Tampa will look into sending treated wastewater into the Hillsborough River
Tampa City Council members decided Thursday to go ahead with a plan to design a system that could pipe wastewater that is now dumped into Tampa Bay into the Hillsborough River instead.
Council members voted 6-1 to study the plan, which will come up for another vote in the fall. The study will cost $1.4 million.
Councilman Guido Maniscalco voted for the study.
"I think we should look at this, we should study it. Approve this moving forward today. But at the same time, ask the public what they think," he said. "We're getting the emails against it. Maybe we need to help people understand what is happening, what is going on, because it's something that will affect this generation, the next generation."

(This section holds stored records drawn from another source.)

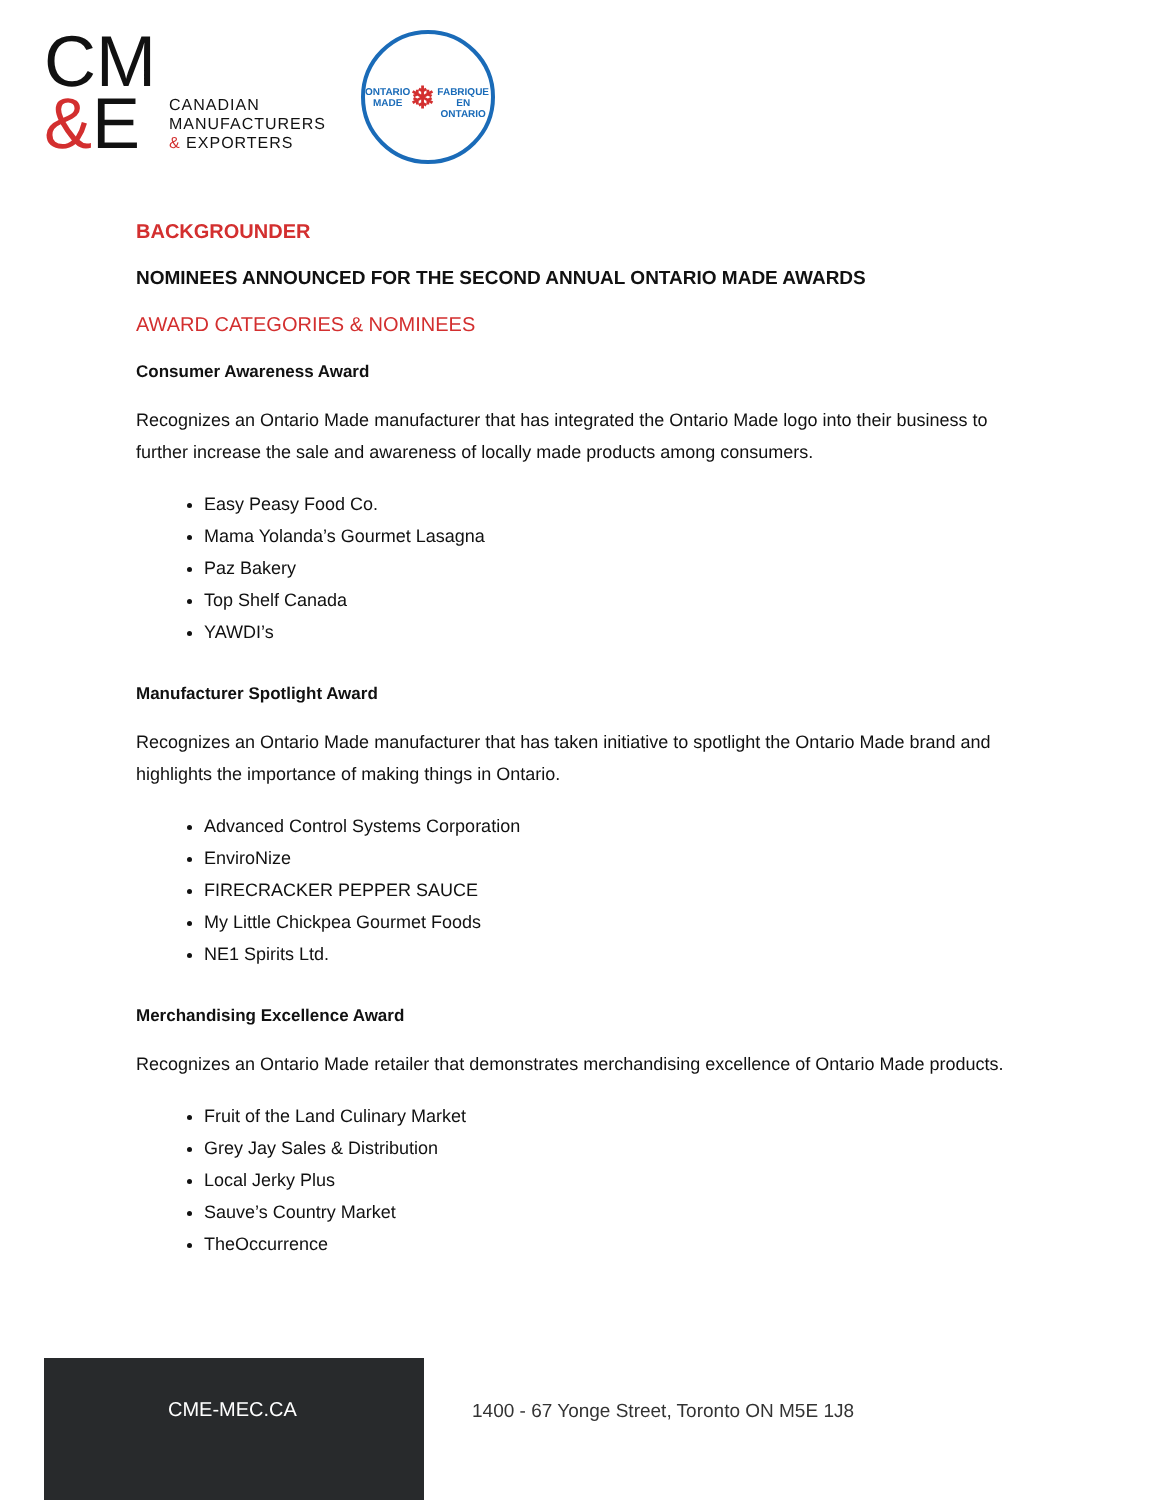CM
&E
CANADIAN
MANUFACTURERS
& EXPORTERS
ONTARIO MADE
❄
FABRIQUE EN ONTARIO
BACKGROUNDER
NOMINEES ANNOUNCED FOR THE SECOND ANNUAL ONTARIO MADE AWARDS
AWARD CATEGORIES & NOMINEES
Consumer Awareness Award
Recognizes an Ontario Made manufacturer that has integrated the Ontario Made logo into their business to further increase the sale and awareness of locally made products among consumers.
Easy Peasy Food Co.
Mama Yolanda’s Gourmet Lasagna
Paz Bakery
Top Shelf Canada
YAWDI’s
Manufacturer Spotlight Award
Recognizes an Ontario Made manufacturer that has taken initiative to spotlight the Ontario Made brand and highlights the importance of making things in Ontario.
Advanced Control Systems Corporation
EnviroNize
FIRECRACKER PEPPER SAUCE
My Little Chickpea Gourmet Foods
NE1 Spirits Ltd.
Merchandising Excellence Award
Recognizes an Ontario Made retailer that demonstrates merchandising excellence of Ontario Made products.
Fruit of the Land Culinary Market
Grey Jay Sales & Distribution
Local Jerky Plus
Sauve’s Country Market
TheOccurrence
CME-MEC.CA
1400 - 67 Yonge Street, Toronto ON M5E 1J8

The city currently dumps about 55 million gallons of treated wastewater directly into Tampa Bay every day. Officials say the project is needed because a new state law takes effect in 2032, banning dumping wastewater into waterways.
The project is called PURE, which stands for Purify Usable Resources for the Environment."
The city's website describes the following options are currently under consideration:
Pumping water down into the aquifer, which is called recharging the aquifer, and withdrawing it during the dry season, also called recovery of the water.
Adding the water created during the PURE process to the Hillsborough River Reservoir.
Selling reclaimed water to another water utility.
Sending reclaimed water deep underground using deep well injection.
Treating reclaimed water to drinking water standards and adding it directly into the drinking water supply.